En même temps, elle permet l’expression de l’émotionnel au quotidien, et la théorie de M.Maffesoli sur le néo-tribalisme y trouve un champ d’application chez les adolescents.

De manière délibérée, l’individu cherche à conjuguer distinction et imitation pour devenir celui qu’il souhaite être. Pour les adolescents, le besoin de mode s’inscrit entre la volonté de devenir soi et le désir d’entrer en relation avec l’autre en respectant les normes vestimentaires. Sur la vaste scène qu’est le collège ou le lycée, chacun est à la fois acteur et spectateur.

L’importance de la sociabilité amicale est soulignée par l’étude TNS Sofrès de 2003. Interrogés sur leurs loisirs préférés, les jeunes de 15 à 20 ans mettent en tête les amis (54%), plus encore les filles.

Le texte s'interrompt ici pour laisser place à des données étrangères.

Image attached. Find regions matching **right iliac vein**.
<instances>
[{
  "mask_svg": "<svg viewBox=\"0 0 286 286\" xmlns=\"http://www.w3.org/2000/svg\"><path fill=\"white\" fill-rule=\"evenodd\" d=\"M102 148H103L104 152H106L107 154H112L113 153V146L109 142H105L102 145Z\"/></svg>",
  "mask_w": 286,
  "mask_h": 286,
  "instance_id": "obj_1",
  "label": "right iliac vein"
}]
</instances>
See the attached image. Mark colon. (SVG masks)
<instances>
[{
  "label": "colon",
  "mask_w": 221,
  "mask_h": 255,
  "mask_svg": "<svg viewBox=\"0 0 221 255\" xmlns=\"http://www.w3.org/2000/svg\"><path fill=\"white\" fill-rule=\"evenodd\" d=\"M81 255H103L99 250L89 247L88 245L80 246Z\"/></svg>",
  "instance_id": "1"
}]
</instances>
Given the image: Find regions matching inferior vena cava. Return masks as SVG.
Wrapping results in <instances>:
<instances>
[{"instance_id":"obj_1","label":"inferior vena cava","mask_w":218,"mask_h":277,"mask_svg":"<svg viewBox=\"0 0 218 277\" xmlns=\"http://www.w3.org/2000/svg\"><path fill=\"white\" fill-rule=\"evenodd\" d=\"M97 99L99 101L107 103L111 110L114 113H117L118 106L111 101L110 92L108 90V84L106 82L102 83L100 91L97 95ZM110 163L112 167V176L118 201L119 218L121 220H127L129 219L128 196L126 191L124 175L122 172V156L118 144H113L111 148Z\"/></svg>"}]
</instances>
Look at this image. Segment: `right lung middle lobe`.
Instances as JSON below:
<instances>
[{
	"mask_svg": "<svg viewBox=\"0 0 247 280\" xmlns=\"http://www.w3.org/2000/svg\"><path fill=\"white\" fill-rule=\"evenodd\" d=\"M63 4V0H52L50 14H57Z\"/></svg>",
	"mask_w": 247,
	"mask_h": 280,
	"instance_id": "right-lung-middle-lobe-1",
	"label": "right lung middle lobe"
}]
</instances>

L’importance de cette société amicale trouve ses fondements dans l’expérience commune plus que dans celui d’un idéal ou d’idées communes. Pour O.Galland, le rôle des pairs et des amis est clé, « la société des jeunes semble se détacher de son histoire culturelle et de ses valeurs au nom d’une autonomie générationnelle revendiquée des goûts et des choix culturels et au nom des valeurs qui mettent en avant l’authenticité, l’expression de soi et la communication interpersonnelle » .

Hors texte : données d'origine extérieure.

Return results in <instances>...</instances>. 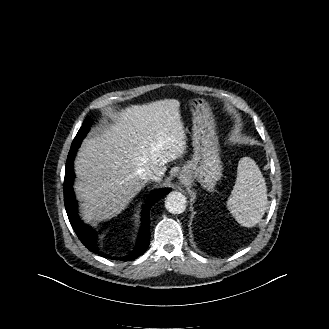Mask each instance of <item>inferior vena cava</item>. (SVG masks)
I'll use <instances>...</instances> for the list:
<instances>
[{
  "label": "inferior vena cava",
  "mask_w": 329,
  "mask_h": 329,
  "mask_svg": "<svg viewBox=\"0 0 329 329\" xmlns=\"http://www.w3.org/2000/svg\"><path fill=\"white\" fill-rule=\"evenodd\" d=\"M140 177L145 182H148L150 180H152V181H159L160 180V177H161V173L157 169L147 168V169H144L141 172Z\"/></svg>",
  "instance_id": "602c4592"
}]
</instances>
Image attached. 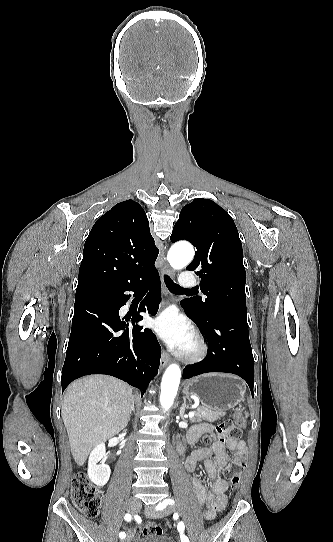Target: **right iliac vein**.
I'll return each mask as SVG.
<instances>
[{"label":"right iliac vein","mask_w":333,"mask_h":542,"mask_svg":"<svg viewBox=\"0 0 333 542\" xmlns=\"http://www.w3.org/2000/svg\"><path fill=\"white\" fill-rule=\"evenodd\" d=\"M140 506H141L140 500L133 497V498H130L128 501L127 510L131 512L132 514H137ZM131 539H132V530H129L127 537L121 542H130Z\"/></svg>","instance_id":"63e3f726"}]
</instances>
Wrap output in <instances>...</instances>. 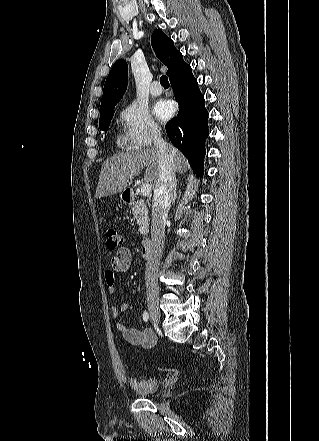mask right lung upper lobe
Segmentation results:
<instances>
[{
  "instance_id": "obj_1",
  "label": "right lung upper lobe",
  "mask_w": 319,
  "mask_h": 441,
  "mask_svg": "<svg viewBox=\"0 0 319 441\" xmlns=\"http://www.w3.org/2000/svg\"><path fill=\"white\" fill-rule=\"evenodd\" d=\"M151 43L156 56L168 67L169 78L187 66L183 61L182 54L174 47L173 41L161 30L153 32ZM127 84V63L124 60H118L112 66L106 79L100 110L115 106L125 93Z\"/></svg>"
}]
</instances>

Les pairs sont essentiels pour les adolescents : ils leur fournissent d’autres valeurs, d’autres repères et leur permettent d’endosser un autre statut que celui d’enfant au sein de la famille. Les identités adolescentes se construisent sous la pression du groupe des pairs. Nous verrons au fil de cette partie la construction du lien social avec le cercle des intimes et les pairs au travers des vêtements et l’importance du groupe de pairs comme prescripteur.

A. La mode et les pairs

La mode comme la télévision, le sport ou la musique est une forme culturelle commune qui permet à chacun d’exprimer son individualité, suscite des discussions et trace les contours des réseaux amicaux et sociaux.

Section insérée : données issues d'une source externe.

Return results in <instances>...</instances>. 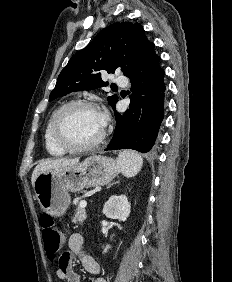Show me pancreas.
Wrapping results in <instances>:
<instances>
[{"instance_id": "obj_1", "label": "pancreas", "mask_w": 232, "mask_h": 282, "mask_svg": "<svg viewBox=\"0 0 232 282\" xmlns=\"http://www.w3.org/2000/svg\"><path fill=\"white\" fill-rule=\"evenodd\" d=\"M86 219V210L84 208H77V212L75 213L73 217V223H83V221Z\"/></svg>"}]
</instances>
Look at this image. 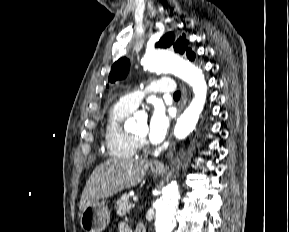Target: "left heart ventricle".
Listing matches in <instances>:
<instances>
[{
	"mask_svg": "<svg viewBox=\"0 0 289 232\" xmlns=\"http://www.w3.org/2000/svg\"><path fill=\"white\" fill-rule=\"evenodd\" d=\"M136 136L145 137L147 135V123L143 122L139 125L136 133Z\"/></svg>",
	"mask_w": 289,
	"mask_h": 232,
	"instance_id": "obj_1",
	"label": "left heart ventricle"
}]
</instances>
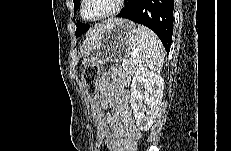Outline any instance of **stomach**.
<instances>
[{"label":"stomach","instance_id":"0dacf381","mask_svg":"<svg viewBox=\"0 0 231 151\" xmlns=\"http://www.w3.org/2000/svg\"><path fill=\"white\" fill-rule=\"evenodd\" d=\"M135 25L129 20L113 23L100 39L90 47L83 58L85 66L103 65L126 59L132 50Z\"/></svg>","mask_w":231,"mask_h":151}]
</instances>
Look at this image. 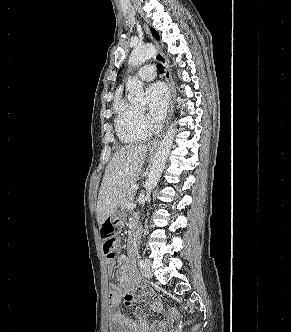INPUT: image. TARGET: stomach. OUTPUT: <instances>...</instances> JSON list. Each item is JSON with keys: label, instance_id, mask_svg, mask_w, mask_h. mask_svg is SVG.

Pour Peggy Giordano (1995), si le premier cercle des « amis proches » enveloppe la personne d’une sphère « chaude », cohésive, affective et relativement consensuelle, privilégiant le confort d’une confirmation et d’une confiance mutuelle, le cercle plus large des pairs joue un rôle important d’interaction avec le monde social. Les jugements des pairs sont plus sévères et plus puissants. Il s’y joue davantage de positionnements identitaires que dans le cercle des amis, dont l’action privilégie un renforcement « adouci » par l’intimité et l’affectivité.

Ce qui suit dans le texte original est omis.